Austintown trustees talk about levies
AUSTINTOWN
Township trustees will put the recently defeated police replacement levy back on the November ballot.
Voters said no last week to a 2.4-mill replacement levy that would have added an additional 0.8 mills and increased the levy’s annual revenue to $1.9 million for police services.
“This November, you get to vote for governor,” Trustee Jim Davis at Monday night’s meeting. “Go talk to Richard Cordray or call Mike DeWine’s campaign and ask if they’re going to release the rainy-day fund back to the communities. That’s the only way they’re going to get your vote. Otherwise, you’re going to see this levy again.”
DeWine is the current Ohio Attorney General and Republican gubernatorial candidate. Cordray is a former state treasurer and attorney general and is the Democratic gubernatorial candidate.
Trustee Ken Carano agreed with Davis.
“Call Gov. John Kasich and tell him to take that $2.5 billion rainy-day fund and give us back our money,” he said. “Then we wouldn’t have to ask you for money. ... It’s lightning, thundering and raining like hell in Austintown.

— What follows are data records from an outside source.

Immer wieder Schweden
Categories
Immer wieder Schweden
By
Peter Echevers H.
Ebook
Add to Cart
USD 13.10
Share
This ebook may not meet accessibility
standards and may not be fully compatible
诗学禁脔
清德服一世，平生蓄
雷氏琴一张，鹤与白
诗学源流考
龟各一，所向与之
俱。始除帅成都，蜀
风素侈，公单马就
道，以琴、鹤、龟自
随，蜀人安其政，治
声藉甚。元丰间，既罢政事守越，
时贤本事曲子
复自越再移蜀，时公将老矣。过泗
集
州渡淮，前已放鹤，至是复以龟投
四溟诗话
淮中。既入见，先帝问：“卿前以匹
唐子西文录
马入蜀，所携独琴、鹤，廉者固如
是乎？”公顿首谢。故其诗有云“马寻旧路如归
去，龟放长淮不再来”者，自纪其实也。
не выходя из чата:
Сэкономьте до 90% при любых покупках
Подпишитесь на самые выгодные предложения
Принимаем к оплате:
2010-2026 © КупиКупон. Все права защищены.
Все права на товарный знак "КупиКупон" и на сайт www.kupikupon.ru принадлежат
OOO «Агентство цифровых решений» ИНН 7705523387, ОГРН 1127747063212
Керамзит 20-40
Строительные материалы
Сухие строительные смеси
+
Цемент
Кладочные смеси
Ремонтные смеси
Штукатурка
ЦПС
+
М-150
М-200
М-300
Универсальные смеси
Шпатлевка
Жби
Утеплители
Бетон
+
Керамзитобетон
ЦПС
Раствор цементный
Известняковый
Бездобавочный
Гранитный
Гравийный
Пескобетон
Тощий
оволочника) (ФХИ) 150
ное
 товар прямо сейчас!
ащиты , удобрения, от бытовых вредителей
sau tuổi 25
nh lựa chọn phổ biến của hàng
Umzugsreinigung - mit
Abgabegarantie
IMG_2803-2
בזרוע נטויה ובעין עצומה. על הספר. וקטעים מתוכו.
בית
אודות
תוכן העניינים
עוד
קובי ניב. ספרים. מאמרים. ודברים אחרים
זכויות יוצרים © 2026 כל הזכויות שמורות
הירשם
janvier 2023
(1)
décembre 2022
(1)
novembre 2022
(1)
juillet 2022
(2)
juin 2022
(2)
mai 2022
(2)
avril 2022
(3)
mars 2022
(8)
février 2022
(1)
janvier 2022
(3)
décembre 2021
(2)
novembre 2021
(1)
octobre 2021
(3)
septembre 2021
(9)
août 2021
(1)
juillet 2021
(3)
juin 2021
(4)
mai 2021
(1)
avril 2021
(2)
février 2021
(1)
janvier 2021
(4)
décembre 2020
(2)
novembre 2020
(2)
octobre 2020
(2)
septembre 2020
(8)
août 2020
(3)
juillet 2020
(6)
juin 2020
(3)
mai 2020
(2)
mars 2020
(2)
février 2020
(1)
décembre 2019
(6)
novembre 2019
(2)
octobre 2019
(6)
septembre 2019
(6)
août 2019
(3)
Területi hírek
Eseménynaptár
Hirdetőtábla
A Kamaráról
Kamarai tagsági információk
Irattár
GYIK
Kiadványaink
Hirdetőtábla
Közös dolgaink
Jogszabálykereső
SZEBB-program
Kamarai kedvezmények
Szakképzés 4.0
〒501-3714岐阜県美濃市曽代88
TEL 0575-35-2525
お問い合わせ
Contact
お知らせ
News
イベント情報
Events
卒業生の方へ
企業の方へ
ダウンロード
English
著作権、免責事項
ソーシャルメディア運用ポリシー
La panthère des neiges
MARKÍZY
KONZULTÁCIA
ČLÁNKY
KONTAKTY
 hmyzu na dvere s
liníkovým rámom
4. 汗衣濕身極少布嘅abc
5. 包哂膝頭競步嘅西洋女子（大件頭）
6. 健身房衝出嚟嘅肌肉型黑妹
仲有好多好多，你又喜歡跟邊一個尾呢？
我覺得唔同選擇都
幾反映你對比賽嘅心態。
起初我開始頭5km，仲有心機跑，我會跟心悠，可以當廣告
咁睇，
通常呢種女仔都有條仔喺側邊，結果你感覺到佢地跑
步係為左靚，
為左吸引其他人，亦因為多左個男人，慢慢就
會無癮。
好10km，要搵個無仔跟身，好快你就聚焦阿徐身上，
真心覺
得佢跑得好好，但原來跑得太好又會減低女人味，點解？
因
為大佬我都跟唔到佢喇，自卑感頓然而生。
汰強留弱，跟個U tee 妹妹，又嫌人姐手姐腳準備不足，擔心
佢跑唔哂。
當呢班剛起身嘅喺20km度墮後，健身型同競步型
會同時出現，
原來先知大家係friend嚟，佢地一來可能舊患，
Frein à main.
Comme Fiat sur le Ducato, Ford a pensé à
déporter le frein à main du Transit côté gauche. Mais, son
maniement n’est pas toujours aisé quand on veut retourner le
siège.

The problem is now what do we do about it? Is the levy going to be on the ballot again? You betcha! ... There’s nothing else we can do about it.”
Another problem Carano cited for the levy’s failure is that about 6,000 people voted in the May election in a township of 40,000 residents.
“I can’t do anything unless I have power behind me,” Carano said. “I don’t like to compare us to Boardman, but they almost doubled our vote. ... We lost by 18 votes. The irony is a lot of people didn’t vote.”
Both Carano and Davis said people don’t like levies.
“Jim Davis, [fiscal officer] Laura Wolfe and Ken Carano do not like levies,” Carano added. “This levy was strictly to try to keep level what we have. Police have to do their job. When police go over their budget, it comes out of the general fund, and when it comes out of general fund, that comes from your roads.”
It costs $110,000 to pave about a mile of road, he added, and there are a lot of roads in Austintown that haven’t been paved in 10 years.
Davis pleaded for voters to better educate themselves about the township’s finances and need for levies.
“I don’t have an ego or think that I have all the answers, and I sure will get creative, but I can’t do it when my hands are tied,” he said.
In other business, park supervisor Todd Shaffer announced these dates and times for park area openings: the splash pad will open at noon May 25; the trash and treasure sale will be in the parking lot of the Stacey Pavilion on May 27; and Concerts in the Park will begin from 7 to 8:30 p.m. June 5.